[-] From the Archives.So we've all shared in
my experiences with unruly ankle biters (monsters in the shape of children) and the irresponsible hosts they spawned out of (parents) in social gustatory settings. We've also seen how unsanitary people can be when
sneezing over or
touching public food.
But this last one, this takes the god damn cake.
I was at the market and was walking over to the grapes. Across the display was a child old enough to chew steak crammed into the toddler seat of the shopping cart looking over the grapes. As I ripped off a bag I looked up and noticed the kid's face suddenly become gnarled as he breathed in and tilted his head back.
"Oh Sweet Jesus, no..." I thought to myself with dread.
The child began to sneeze furiously over and over, each one echoing louder than the last. It was like a fireworks finale was occurring in the produce section. Luckily the kid was well mannered enough to cover his mouth so I was felt okay about it and grabbed the grapes at the total opposite end of where the child was.
And then he wiped his hands on the grapes display.
Mom turned around and nodded at him, "Oh honey bless you, but next time ask mom for a tissue or something." She then began to walk away. Yes. She just left the grapes which her son and left behind the visible chunks and shmears of snot streaked across the grapes.
"Excuse me!?" another woman barked, "Aren't you going to take those grapes or call someone or something?"
"I'm sorry?"
I helpfully chirped in. "Your son just wiped his snot all over the grapes. You can see it. You can't just leave them there."
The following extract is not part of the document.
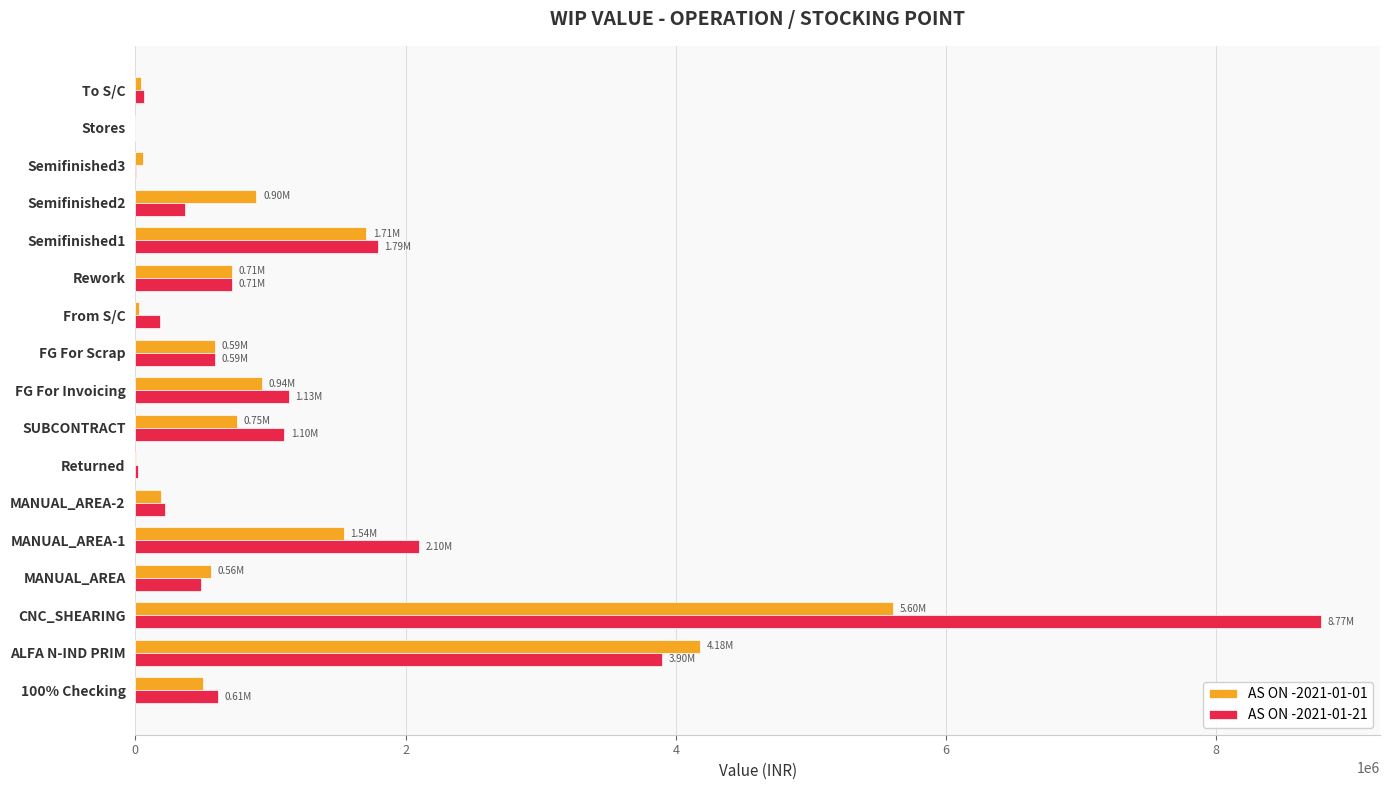

Is the value of AS ON -2021-01-01 at 100% Checking greater than the value of AS ON -2021-01-21 at From S/C?

Yes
"Well people should wash their food when they get it home anyways, you never know whose touching it."
You are shitting me... "I agree, but blatantly wiping your mucus over food is different than just bits of dirt from handling."
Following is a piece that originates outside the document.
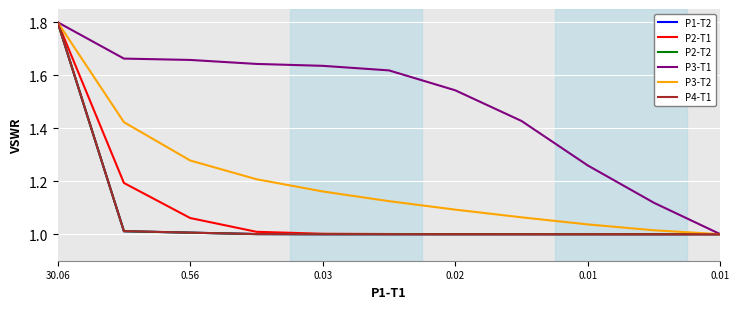

What is the maximum value shown in the chart?

1.8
"You should tell someone," the other woman noted, backing me up.
"Well I don't want to buy those grapes!!!" she screeched as she the levees of sanity broke and the demonic she-bitch she was hiding revealed itself. "I DON'T WANT THOSE GRAPES! THEY HAVE SNOT ON THEM!" Her face was contorted and red. Her kid ignored all of us and was halfway into a box of cereal for the toy.
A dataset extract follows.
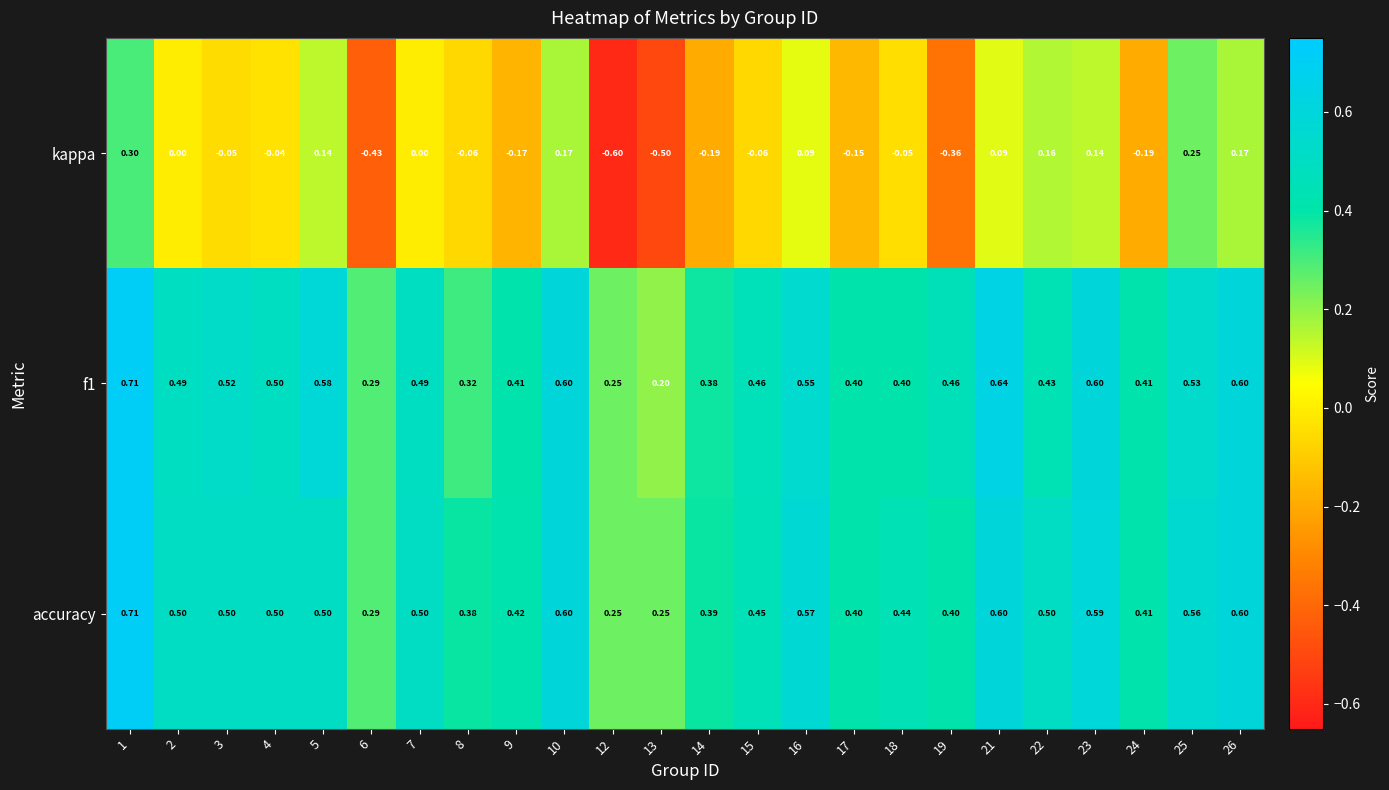

Is the value of kappa at 4 greater than the value of accuracy at 9?

No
The other woman started back at her, "It's your kid's snot!"
"And they'll probably just throw them away and not worry about it." This was where we had to start calming her down before a scene began. However, just to be sure I started to eye Rob a bit and try to send a telepathic message to grab a coconut to bean her in the head with. Just in case.
"I DON'T WANT THOSE GRAPES! Just because my kid is sick, it's my responsibility!?"
"YES." The other woman and I resounded back in unison.
"Don't you people tell me how to raise my child!!! IT'S NOT YOUR CHILD AND IF YOU DON'T WANT SNOTTY GRAPES, DON'T BUY THEM!" And she stormed off, presumably to devour other shoppers.
The other woman and I looked at each other. "Some people..." as she rolled her eyes.
I laughed, "Yeah, and they're reproducing."
"Heaven help us."
"Indeed," I nodded, "I think I'll be getting pears instead."
The grapes were removed by the store immediately.